How is the Encryption in the Use of LoRaWAN? 

LoRaWAN has a security layer for the network and a security layer for the applications. The application layer security ensures that the network operator does not have access to the end user's application data, while the network security ensures that every node in the network is legitimate. Therefore, the LoRaWAN standard provides two encryption layers.

1. End devices and network servers exchange a 128-bit network session key.

2. At the application level, a unique 128-bit application session key (AppSKey) is shared end-to-end.

The data is encrypted by the node, then re-encrypted via the LoRaWAN protocol and transmitted to the LoRa gateway. The gateway transmits the data to the web server over a standard IP network. The network server decrypts the LoRaWAN data using a network session key (NwkSkey). It then sends the data to the application server, which uses the application session key to decrypt the data (AppSKey).

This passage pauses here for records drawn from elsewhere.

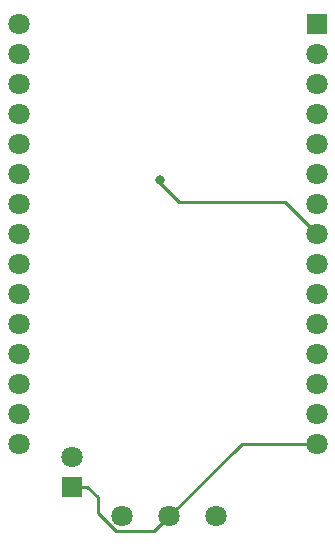
<source format=gbl>
G04*
G04 #@! TF.GenerationSoftware,Altium Limited,Altium Designer,23.4.1 (23)*
G04*
G04 Layer_Physical_Order=2*
G04 Layer_Color=16711680*
%FSLAX44Y44*%
%MOMM*%
G71*
G04*
G04 #@! TF.SameCoordinates,5EEC9E03-0704-45D2-AC34-B4BBD991BA5A*
G04*
G04*
G04 #@! TF.FilePolarity,Positive*
G04*
G01*
G75*
%ADD10C,0.2540*%
%ADD34R,1.8000X1.8000*%
%ADD35C,1.8000*%
%ADD36C,0.8000*%
D10*
X81444Y37840D02*
Y51366D01*
X72810Y60000D02*
X81444Y51366D01*
X60000Y60000D02*
X72810D01*
X81444Y37840D02*
X97094Y22190D01*
X129190D01*
X142000Y35000D01*
X203400Y96400D01*
X267000D01*
X240390Y300810D02*
X267000Y274200D01*
X150690Y300810D02*
X240390D01*
X134500Y317481D02*
Y319500D01*
Y317481D02*
X136940Y315042D01*
Y314560D02*
Y315042D01*
Y314560D02*
X150690Y300810D01*
D34*
X60000Y60000D02*
D03*
X267000Y452000D02*
D03*
D35*
X60000Y85400D02*
D03*
X14500Y452000D02*
D03*
Y426600D02*
D03*
Y401200D02*
D03*
Y375800D02*
D03*
Y350400D02*
D03*
Y325000D02*
D03*
Y299600D02*
D03*
Y274200D02*
D03*
Y248800D02*
D03*
Y223400D02*
D03*
Y198000D02*
D03*
Y172600D02*
D03*
Y147200D02*
D03*
Y121800D02*
D03*
Y96400D02*
D03*
X267000D02*
D03*
Y121800D02*
D03*
Y147200D02*
D03*
Y172600D02*
D03*
Y198000D02*
D03*
Y223400D02*
D03*
Y248800D02*
D03*
Y274200D02*
D03*
Y299600D02*
D03*
Y325000D02*
D03*
Y350400D02*
D03*
Y375800D02*
D03*
Y401200D02*
D03*
Y426600D02*
D03*
X181600Y35000D02*
D03*
X142000D02*
D03*
X102400D02*
D03*
D36*
X134500Y319500D02*
D03*
M02*

</source>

The encryption is then added to the LoRaWAN communication protocol. However, LoRa transmissions are basic radio wave communications and cannot encrypt themselves. If a LoRaWAN device is connected to the network via wireless activation or OTAA, a 128-bit AppKey is exchanged between the device and the network. The AppKey is used to construct a Message Integrity Code (MIC) when the device sends a join request, and then the server compares the MIC with the AppKey.

If the check is successful, the server generates two new 128-bit keys: the application session key (AppSkey) and the network session key (NetSkey) (NwkSkey). The AppKey is used as the encryption key to send these keys back to the device. The device decrypts and installs the two session keys after receiving the keys.